Do you need permission to use someone’s brand name?
If you’re writing a blog post or article about a brand, or if you want to use the name of a brand in your work, it’s important to check whether you need permission. You may be surprised that there are many situations where even quoting someone else’s words or using their logo could require permission from the brand involved. In this guide we’ll look at when you might need permission and how acquire USPTO trademark registration and what happens if you don’t!
Here’s a guide to using trademarks in your writing.
When you’re writing a book, you may find yourself wondering whether you need permission to use another brand’s name.
Trademarks are a form of intellectual property, and trademark law is designed to protect consumers from confusion in the marketplace. The Lanham Act, which governs trademark law in the U.S., says that a company can prohibit others from using its trademarks if they aren’t authorized by the company. If a consumer sees two products with similar packaging or logos and isn’t certain which one is the genuine product and which one is not, he or she might purchase both (or neither). This could lead to lost sales for companies who invest heavily in advertising campaigns—and it could even lead to lawsuits against these companies if someone gets sick after eating expired food because they couldn’t tell what was real and what wasn’t!
However, there are exceptions to the rules of trademark law. If you’re writing a book that takes place in a fictional world and uses brand names as part of the story, then you may not need permission from the company whose name you’re using. This is called “fair use,” and it’s designed to protect artists’ rights—including writers’.
When you use another person’s brand name, you may need their permission.
If you use someone else’s trademark without permission, the person who owns that trademark and fulfilled the process to register brand name may be able to sue you for copyright infringement or trademark infringement. If they win their case against you, they could be awarded damages for the harm you caused. These damages can include money, but also injunctions preventing further use of their brand name and other remedies. In extreme cases where there has been intentional deception or confusion by using another person’s trademark without permission, courts have awarded punitive damages (sometimes called exemplary damages) in addition to compensatory ones as punishment for having acted maliciously toward the owner of a marks.
Trademark infringement is both a federal and state crime, so you can be prosecuted by both the government and the owner of the mark. If convicted, you could face hefty fines and even time in prison.
Even if you’re not convicted of trademark infringement, the legal costs of defending yourself against such a lawsuit can be very high. Even if you win your case, it will likely take months or years before the issue is resolved and you can continue with your business as usual.
If you’re writing an article about the quality or price of a product, that’s considered informational. If it includes a review of how to choose the best ABCD brand widget for your needs and offers recommendations, that’s also informational.
However, if you’re writing a news report and mention XYZ as an example of something happening in the industry or community—even if XYZ is one of many examples—then your article is not considered promotional and therefore does not require authorization from XYZ (or anyone else).
If you are writing informative content on how to choose the best ABCD brand widget for your needs, then again there is no need for permission at all.
As the author, it’s your call to determine whether or not a use of a brand name is editorial or promotional.
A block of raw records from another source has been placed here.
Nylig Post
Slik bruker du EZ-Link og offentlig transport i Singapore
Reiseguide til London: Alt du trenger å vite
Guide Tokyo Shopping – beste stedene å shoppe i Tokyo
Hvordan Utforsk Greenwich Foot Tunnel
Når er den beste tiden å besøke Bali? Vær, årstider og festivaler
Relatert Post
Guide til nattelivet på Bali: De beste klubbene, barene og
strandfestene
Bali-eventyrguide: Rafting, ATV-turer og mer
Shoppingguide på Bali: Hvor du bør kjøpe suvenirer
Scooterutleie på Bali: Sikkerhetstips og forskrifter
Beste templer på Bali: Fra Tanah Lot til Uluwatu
If you’re writing something like ten ABCD brand widgets we love…that might be promotional because it implies endorsement from the brand. You might need permission to use their name.
On the other hand, if you’re writing something like ABCD has been making these widgets for years and they’re great…that would be editorial because it doesn’t imply any kind of endorsement from ABCD (or anything else). Just stating facts about their product line doesn’t require permission from them.
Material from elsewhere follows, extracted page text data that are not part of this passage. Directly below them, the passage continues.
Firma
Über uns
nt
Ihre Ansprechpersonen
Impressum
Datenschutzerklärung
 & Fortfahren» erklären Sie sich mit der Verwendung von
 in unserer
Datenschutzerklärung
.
If you’re writing something like ABCD has been making these widgets for years and they’re great…that would be editorial because it doesn’t imply any kind of endorsement from ABCD (or anything else). Just stating facts about their product line doesn’t require permission from them.
For example, in the US, if you make a parody or send up an original work using a trademarked product (like “I <3 Scandal”), you may have some leeway under fair use laws that protect criticism. But this is only true as long as you are not hurting the market for the original product—so if your parody becomes more popular than its source material, then you’re likely in trouble.
If in doubt, just ask!
If you are confused about whether a brand owner has the right to stop you from using their product name, just ask! There are several ways that you can contact the brand owner. These include:
- Asking a trademark lawyer
- Asking the brand owner’s lawyer (if they have one)
- Contacting the PR team of the company behind the product or service (this is especially useful if you have been asked to remove content by someone who may not be an official representative of the company)
Asking the brand owner directly regarding US trademark application (this will usually be through their social media accounts)
If you’re unsure about what you can or can’t do, just get in touch with the brand owner and ask them. They’ll be happy to give you their opinion, and they might even offer some helpful tips for how to avoid any issues.